--- START ---
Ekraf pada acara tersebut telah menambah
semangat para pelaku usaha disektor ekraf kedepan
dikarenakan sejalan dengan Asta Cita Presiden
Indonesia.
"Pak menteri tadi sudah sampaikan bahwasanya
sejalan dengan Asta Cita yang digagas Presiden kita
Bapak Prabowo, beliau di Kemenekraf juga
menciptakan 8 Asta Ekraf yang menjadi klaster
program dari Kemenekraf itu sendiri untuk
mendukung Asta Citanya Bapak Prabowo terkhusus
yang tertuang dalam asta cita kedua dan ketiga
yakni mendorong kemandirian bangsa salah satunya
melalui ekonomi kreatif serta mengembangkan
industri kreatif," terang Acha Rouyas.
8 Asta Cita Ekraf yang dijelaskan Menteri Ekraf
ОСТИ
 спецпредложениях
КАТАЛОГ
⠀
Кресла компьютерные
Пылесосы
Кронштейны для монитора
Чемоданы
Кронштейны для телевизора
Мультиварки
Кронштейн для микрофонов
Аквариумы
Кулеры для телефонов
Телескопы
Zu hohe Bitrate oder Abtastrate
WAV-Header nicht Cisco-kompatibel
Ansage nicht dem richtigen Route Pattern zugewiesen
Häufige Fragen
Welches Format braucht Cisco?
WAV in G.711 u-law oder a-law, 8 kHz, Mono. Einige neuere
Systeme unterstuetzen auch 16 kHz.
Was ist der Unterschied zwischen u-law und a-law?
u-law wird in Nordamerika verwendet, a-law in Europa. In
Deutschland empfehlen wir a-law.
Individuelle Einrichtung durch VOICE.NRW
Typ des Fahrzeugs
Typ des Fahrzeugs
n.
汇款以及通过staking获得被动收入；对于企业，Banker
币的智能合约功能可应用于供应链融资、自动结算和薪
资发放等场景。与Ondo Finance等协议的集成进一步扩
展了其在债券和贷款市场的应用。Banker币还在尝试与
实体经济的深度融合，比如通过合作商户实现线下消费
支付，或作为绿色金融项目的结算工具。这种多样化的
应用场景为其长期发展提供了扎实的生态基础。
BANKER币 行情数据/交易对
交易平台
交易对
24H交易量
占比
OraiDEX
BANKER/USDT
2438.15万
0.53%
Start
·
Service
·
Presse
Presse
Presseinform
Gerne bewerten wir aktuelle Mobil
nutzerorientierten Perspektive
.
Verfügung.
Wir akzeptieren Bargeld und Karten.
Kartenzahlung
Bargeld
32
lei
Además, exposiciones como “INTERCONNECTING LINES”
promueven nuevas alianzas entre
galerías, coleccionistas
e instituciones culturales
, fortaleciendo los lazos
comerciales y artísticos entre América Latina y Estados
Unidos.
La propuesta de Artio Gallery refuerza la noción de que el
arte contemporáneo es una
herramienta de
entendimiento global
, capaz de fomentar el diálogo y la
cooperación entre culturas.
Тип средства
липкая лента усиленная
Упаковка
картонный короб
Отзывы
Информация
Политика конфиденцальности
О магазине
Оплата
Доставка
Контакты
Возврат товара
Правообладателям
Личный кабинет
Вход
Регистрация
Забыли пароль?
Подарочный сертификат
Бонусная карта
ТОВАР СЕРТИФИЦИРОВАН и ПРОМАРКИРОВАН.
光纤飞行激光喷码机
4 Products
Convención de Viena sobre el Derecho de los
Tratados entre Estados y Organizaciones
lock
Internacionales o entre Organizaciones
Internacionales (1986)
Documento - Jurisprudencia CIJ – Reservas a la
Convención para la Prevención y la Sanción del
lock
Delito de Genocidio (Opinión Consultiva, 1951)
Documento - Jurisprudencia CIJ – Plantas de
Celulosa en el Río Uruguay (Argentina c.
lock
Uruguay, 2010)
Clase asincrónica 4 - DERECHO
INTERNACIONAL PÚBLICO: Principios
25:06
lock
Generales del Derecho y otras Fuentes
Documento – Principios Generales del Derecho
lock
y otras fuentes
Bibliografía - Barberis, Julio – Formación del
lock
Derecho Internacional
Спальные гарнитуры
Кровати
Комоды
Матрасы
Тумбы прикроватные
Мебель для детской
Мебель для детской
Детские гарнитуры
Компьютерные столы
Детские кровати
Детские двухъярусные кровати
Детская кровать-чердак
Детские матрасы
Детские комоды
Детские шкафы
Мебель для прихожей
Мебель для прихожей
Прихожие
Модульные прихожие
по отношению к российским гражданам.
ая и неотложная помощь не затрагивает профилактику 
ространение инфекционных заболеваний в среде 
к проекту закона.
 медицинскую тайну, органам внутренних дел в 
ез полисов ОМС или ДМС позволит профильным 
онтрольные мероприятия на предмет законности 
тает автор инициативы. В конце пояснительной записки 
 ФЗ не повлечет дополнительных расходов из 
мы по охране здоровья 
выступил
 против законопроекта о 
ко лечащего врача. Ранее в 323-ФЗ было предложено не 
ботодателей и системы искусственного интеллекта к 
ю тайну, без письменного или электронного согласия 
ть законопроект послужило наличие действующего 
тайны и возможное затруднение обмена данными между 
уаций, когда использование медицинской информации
--- END ---
▶ What the task requires: From the line containing "ко лечащего врача." through the last line of the entries above, print each line exactly as it stands.

▶ Worked solution:
ко лечащего врача. Ранее в 323-ФЗ было предложено не 
ботодателей и системы искусственного интеллекта к 
ю тайну, без письменного или электронного согласия 
ть законопроект послужило наличие действующего 
тайны и возможное затруднение обмена данными между 
уаций, когда использование медицинской информации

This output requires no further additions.